++++ TEXTO PROPORCIONADO ++++

No
es la literatura un mercado de ganancias atractivas. Vender libros no brinda
las satisfacciones económicas de, digamos, vender sistemas informáticos o
comida rápida. Hasta la Viagra, que tiene un mercado muy específico, produce
más ganancias que los libros.
Descubrirlo no es tampoco un suceso agradable. Suele ser desalentador para
ese escritor bisoño que un día invirtió todos sus ahorros en imprimir
quinientos ejemplares de un hijo de papel que luego se convierte en vergonzoso
huésped de los rincones de su casa, tras intentar en vano atraer lectores en
inútiles librerías que siempre venden los mismos títulos boom o best-sellers.

++++ CONJUNTO DE DATOS ++++

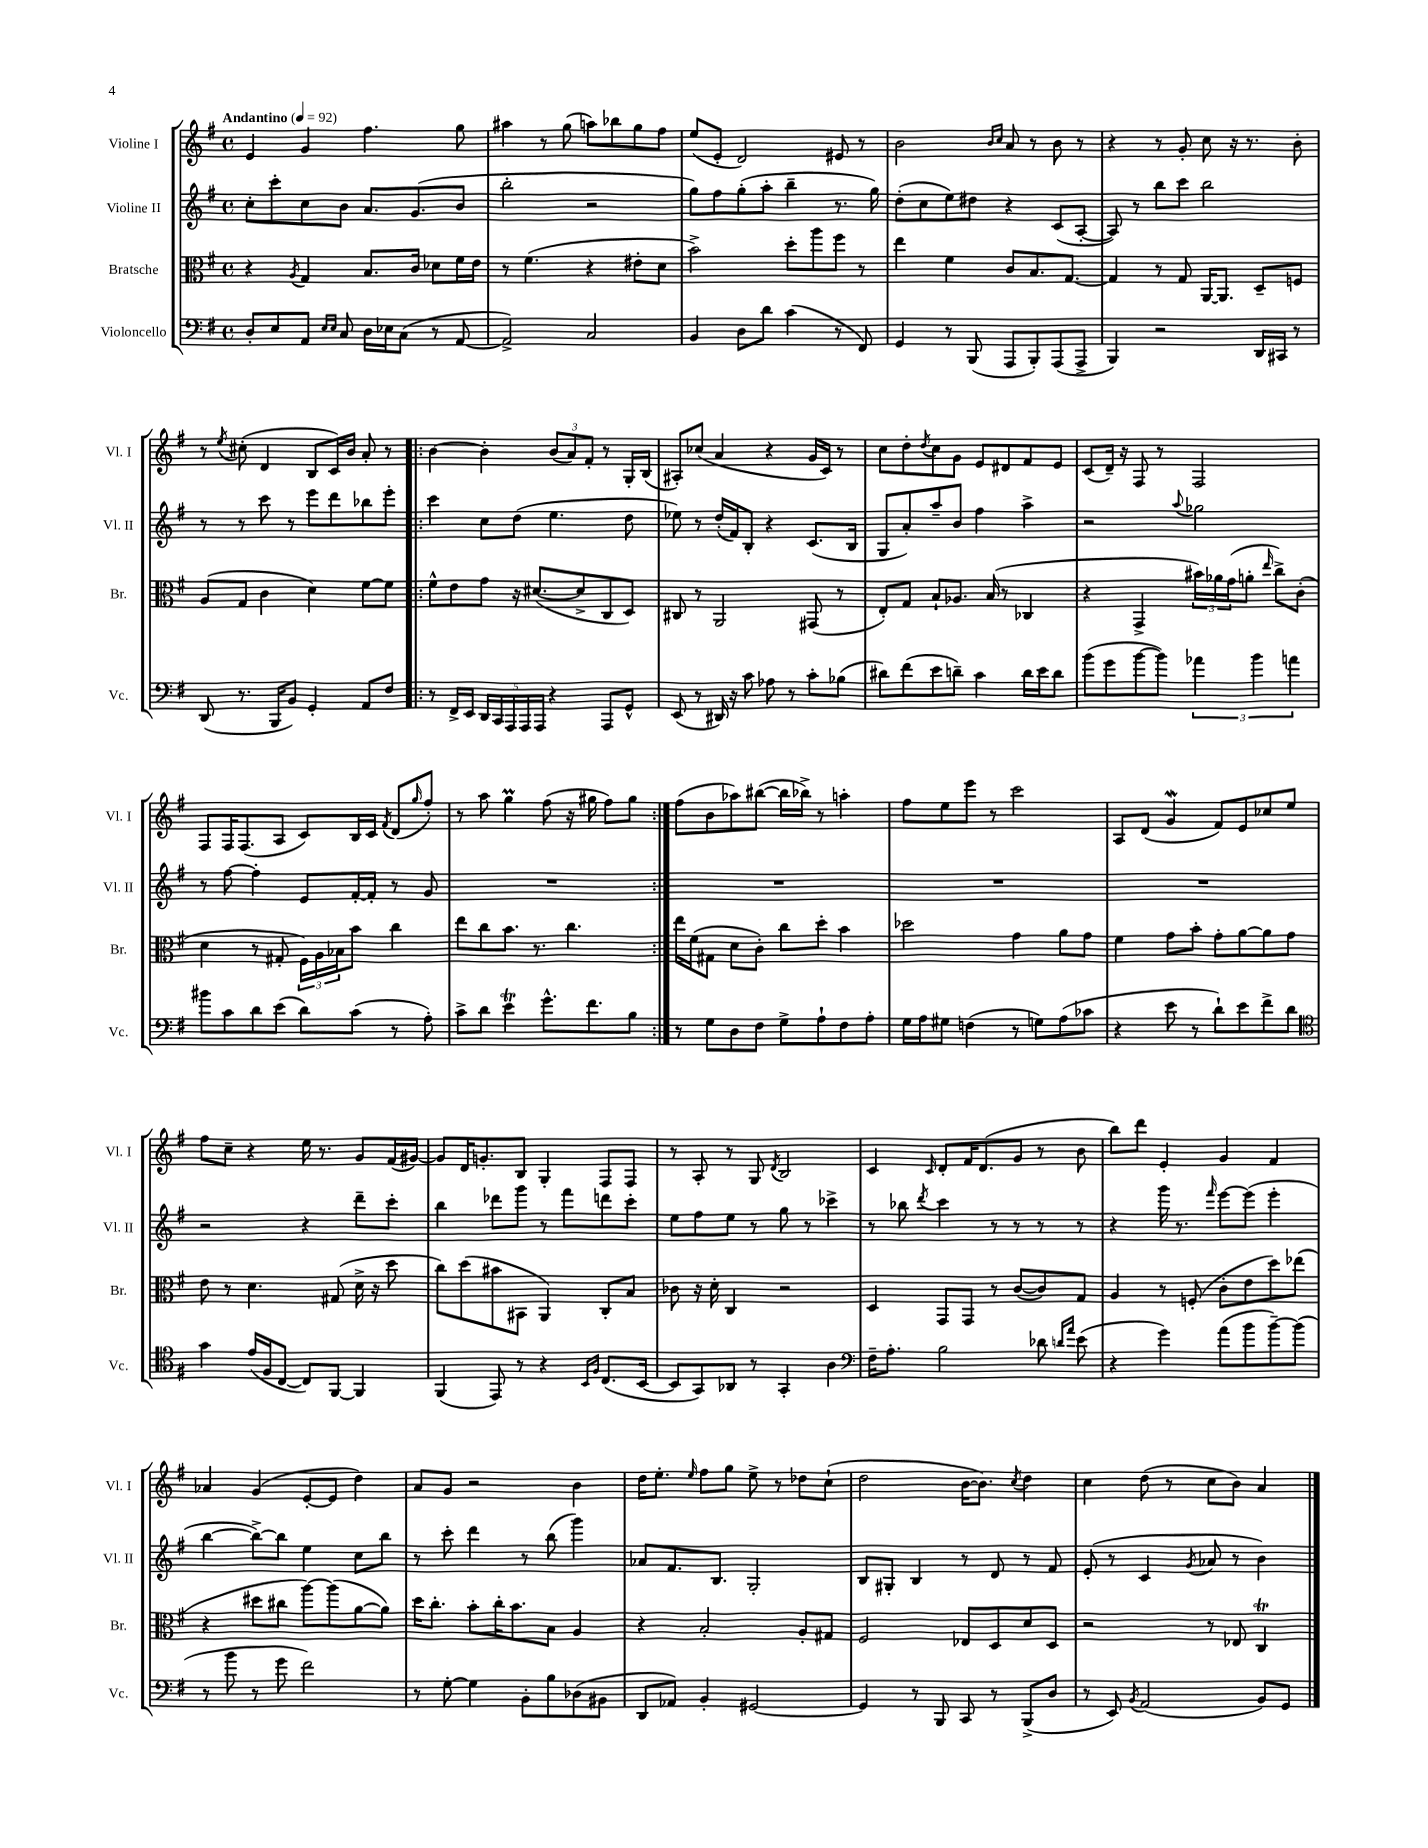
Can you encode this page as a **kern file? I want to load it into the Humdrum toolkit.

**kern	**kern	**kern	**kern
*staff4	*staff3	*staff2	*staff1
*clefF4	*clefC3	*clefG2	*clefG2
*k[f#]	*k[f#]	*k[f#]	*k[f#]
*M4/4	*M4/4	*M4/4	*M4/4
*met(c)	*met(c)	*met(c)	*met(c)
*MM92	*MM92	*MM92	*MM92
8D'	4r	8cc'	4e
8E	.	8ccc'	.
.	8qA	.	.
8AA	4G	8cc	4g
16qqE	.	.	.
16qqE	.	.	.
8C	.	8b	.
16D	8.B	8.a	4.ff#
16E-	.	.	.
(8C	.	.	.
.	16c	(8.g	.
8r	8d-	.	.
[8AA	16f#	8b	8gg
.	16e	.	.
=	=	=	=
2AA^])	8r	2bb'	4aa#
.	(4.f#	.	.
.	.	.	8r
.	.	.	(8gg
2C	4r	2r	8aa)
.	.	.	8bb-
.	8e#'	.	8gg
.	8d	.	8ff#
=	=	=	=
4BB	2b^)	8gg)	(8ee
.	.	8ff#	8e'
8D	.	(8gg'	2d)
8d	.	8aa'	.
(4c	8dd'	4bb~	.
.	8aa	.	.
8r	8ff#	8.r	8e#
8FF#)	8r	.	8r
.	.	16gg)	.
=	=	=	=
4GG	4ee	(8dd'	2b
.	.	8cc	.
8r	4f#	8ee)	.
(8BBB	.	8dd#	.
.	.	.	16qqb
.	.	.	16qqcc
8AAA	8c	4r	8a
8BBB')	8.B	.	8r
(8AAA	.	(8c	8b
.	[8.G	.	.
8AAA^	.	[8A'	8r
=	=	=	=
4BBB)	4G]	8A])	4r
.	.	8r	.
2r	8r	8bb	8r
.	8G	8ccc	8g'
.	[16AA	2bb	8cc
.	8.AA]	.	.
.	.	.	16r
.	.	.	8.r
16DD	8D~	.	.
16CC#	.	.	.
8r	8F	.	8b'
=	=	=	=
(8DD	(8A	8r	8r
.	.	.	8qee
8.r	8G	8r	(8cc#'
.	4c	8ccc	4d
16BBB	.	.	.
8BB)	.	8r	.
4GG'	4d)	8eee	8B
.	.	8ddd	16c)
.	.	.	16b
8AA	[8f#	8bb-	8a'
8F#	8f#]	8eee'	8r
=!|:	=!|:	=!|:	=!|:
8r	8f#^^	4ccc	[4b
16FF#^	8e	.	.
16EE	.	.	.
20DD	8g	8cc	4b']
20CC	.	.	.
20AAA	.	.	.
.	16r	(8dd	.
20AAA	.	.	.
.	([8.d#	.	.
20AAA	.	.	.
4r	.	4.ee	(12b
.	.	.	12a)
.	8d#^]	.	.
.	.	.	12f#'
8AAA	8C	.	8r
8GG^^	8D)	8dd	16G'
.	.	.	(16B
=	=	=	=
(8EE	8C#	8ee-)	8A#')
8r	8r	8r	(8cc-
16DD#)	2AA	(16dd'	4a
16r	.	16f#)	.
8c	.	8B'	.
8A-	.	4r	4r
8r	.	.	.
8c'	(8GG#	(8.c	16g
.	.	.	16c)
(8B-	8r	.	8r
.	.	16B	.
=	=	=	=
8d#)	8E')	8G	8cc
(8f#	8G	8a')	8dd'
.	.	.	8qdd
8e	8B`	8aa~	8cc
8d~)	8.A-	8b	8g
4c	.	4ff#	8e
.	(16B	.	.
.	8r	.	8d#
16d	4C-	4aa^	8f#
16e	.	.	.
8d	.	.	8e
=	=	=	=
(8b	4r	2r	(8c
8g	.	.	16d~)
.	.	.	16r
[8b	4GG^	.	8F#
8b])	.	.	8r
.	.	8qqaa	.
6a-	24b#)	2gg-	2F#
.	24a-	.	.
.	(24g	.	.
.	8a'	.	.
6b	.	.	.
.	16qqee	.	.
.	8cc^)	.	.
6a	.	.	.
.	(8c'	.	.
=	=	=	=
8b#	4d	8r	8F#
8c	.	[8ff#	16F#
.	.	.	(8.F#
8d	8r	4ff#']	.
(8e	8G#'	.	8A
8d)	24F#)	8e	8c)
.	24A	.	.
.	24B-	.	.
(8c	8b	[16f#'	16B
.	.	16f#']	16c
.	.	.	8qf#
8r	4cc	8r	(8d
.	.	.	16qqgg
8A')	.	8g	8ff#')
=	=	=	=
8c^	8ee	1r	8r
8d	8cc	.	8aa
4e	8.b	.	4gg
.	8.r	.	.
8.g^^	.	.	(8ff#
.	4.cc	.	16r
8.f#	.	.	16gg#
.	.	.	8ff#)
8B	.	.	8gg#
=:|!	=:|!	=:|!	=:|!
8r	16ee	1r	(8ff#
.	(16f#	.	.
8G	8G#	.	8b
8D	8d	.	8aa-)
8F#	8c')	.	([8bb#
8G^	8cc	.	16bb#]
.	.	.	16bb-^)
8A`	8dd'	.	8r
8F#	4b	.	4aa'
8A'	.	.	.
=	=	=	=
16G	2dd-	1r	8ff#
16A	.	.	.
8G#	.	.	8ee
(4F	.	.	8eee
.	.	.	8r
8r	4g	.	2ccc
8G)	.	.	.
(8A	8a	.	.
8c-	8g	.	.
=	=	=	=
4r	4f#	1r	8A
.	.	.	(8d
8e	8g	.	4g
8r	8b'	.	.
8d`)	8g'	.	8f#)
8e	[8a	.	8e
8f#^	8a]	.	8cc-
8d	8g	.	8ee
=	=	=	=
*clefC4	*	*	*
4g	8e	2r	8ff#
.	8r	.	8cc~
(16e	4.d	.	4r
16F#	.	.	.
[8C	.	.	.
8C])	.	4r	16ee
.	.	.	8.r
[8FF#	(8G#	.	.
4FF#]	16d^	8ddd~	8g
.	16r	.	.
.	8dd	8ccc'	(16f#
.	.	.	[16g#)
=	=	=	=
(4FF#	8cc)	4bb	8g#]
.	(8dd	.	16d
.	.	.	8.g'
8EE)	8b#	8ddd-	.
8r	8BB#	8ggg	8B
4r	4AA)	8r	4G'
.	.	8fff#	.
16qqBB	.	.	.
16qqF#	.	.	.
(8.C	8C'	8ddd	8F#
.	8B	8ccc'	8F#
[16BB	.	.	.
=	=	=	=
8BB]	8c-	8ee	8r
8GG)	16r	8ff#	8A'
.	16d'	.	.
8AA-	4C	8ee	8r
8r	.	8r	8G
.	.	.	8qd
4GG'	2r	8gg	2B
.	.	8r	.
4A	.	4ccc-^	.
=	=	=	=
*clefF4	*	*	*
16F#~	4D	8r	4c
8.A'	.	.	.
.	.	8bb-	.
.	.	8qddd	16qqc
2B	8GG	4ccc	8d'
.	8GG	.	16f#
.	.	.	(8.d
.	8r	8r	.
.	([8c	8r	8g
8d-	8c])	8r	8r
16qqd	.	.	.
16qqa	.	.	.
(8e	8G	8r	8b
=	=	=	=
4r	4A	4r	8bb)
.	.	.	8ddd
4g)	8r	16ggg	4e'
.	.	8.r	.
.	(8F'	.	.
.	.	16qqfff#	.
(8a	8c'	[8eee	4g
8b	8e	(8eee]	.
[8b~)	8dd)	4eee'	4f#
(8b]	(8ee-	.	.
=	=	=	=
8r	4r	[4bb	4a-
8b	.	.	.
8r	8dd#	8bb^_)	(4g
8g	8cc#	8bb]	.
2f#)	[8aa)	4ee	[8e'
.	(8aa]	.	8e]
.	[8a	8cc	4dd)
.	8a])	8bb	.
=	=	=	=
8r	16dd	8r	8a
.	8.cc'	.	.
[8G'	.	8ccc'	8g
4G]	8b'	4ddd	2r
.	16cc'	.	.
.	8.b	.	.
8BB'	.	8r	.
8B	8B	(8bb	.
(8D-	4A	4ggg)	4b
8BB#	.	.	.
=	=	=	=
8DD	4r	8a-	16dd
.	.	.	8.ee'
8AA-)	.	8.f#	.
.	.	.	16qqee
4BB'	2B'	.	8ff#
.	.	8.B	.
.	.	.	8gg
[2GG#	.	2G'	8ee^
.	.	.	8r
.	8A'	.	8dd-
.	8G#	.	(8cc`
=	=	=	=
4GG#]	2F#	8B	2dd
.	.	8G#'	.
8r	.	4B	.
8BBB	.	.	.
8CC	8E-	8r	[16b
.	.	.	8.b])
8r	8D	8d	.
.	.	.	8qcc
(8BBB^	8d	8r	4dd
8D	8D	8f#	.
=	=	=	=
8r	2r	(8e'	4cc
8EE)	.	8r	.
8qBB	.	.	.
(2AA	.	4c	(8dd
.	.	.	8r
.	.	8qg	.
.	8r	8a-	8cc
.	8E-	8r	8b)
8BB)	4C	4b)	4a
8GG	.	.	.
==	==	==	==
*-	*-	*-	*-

++++

Según el texto sobre el mercado de los libros, ¿en qué invirtió todos sus ahorros el escritor bisoño? Contesta en una sola oración, por favor.

**RESPUESTA AL PROBLEMA**
Invirtió todos sus ahorros en imprimir quinientos ejemplares de su libro.